This is the tenth season of the Met’s HD broadcasts, not that I would know it. In New York there was no real reason to go, and since moving across the country altogether, I had only gone once, I think because attendance is too explicit an admission that I’m no longer a Met regular.
Besides, the one I did take in (Robert Carsen’s handsome Falstaff with the magnificent Ambrogio Maestri) left me cold. Here we are in a mall in Emervyille (which is almost redundant), me and my fellow geriatrics, listening to opera at 10 in the morning and wondering whether to clap at the end of Nanetta’s aria when, whether or not you believe in fairies, Lisette Oropesa can’t hear us.
I decided not to go to another. On the whole, I thought, I’d rather watch at home on YouTube if I’m going to take my opera canned. What yanked me off the couch and out from under the cat this weekend despite this decision was Anna Netrebko singing the role I had most dreamed of hearing her in. The knowledge of her singing it three thousand miles away was going to torment me one way or another, I figured, so I might as well have a good wallow. “Get me a bromide!” I considered wailing to the ticket-taker, “and put some gin in it!”
This one felt less remote than my first. It helped that I had heard two of the singers in their roles and seen the McVicar production (the first Trovatore the Met has had in an era that doesn’t somehow up the WTF factor). It was still jarring to walk out into a cineplex lobby at intermission, to posters for Oscar season weepies and the overwhelming smell of fake butter, but a good deal of the time, I felt almost like I was at the opera.
I will say, right off, that the HD experience made it hard for me to size up a voice not well known to me—Yonghoon Lee is probably the best Manrico this production has seen, but I just found it hard to know what I was hearing… and his stage acting is, as they say, made for the radio.
Anyway, one benefit of the tsunami of self-pity I rode in on was a good, weepy reaction to the offstage events that were very much a part of this production.

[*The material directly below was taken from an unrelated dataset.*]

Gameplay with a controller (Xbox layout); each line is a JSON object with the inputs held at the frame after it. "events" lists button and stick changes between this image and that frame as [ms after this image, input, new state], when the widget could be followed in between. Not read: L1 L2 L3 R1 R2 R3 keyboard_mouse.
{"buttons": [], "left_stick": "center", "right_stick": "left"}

Granted, I cry at garage sales these days, but I teared up repeatedly at Dmitri Hvorostovsky’s generosity, singing for us in the middle of a daunting episode in his own life, besides which he sang magnificently.
Would they throw white roses again, I wondered? To do so would be a calculated restaging of a lovely and more spontaneous moment for cameras, but not to do so would deny the rest of us a vicarious moment of thanks and good will.
There’s a certain kind of self-conscious gesture opera fans can’t resist, as we all know from the big repeat sign that’s basically been penciled in at the end of “Va, pensiero” at this point. They did throw roses, and he very gamely made the “Oh, my!” face you make at a surprise party someone accidentally cc’ed you about.
I suppose the drama queen fit I was having over the whole thing may have affected my reception of the rest, as well, but I’d swear it was one of the finest performances I’ve ever almost-seen. Anna sang the role where her voice is right now, eschewing, for instance the “Kitty Carlisle” high C in the “Miserere” because she had already given most of a colossal performance and there was little need for frippery.
Every account says the first act on opening night found her in iffy voice but either this was erased by the vagaries of transmission or she did what she so often does and fixes what isn’t working—whether she has excellent coaches or is just a mind over matter sort, I don’t know. There was rapid passagework in there (I think it’s “Tu vedrai” where I noticed this) I wouldn’t have expected her to excel at in these full-on spinto days, but she nailed it. And of course she continues to do that thing that isn’t as much acting as being fully, but fully in the musical moment.
You know, I’ve often thought of Dolora Zajick more as a purveyor of visceral sound than an artist in the hoitiest, toitiest sense of the word, but it’s hard to remember now, because her Azucena is so quietly riveting. A few weeks ago I caught this utterly bizarre interview she gave on Fresh Air where she spent an awkward amount of time correcting Terri Gross’s Italian, but then on her intermission interview with Susan Graham she was relaxed and funny, as was Graham. (Tiago Netrebko-Schrott also put in an appearance at intermission, doing lots of things people who like children assure me are amusing.) It’s easy to fantasize about how many more roles Zajick might have sung at the Met, but perhaps just as well instead to be grateful for the ones she sang perfectly, if repeatedly.
But, seriously—Ortrud. I mean come on!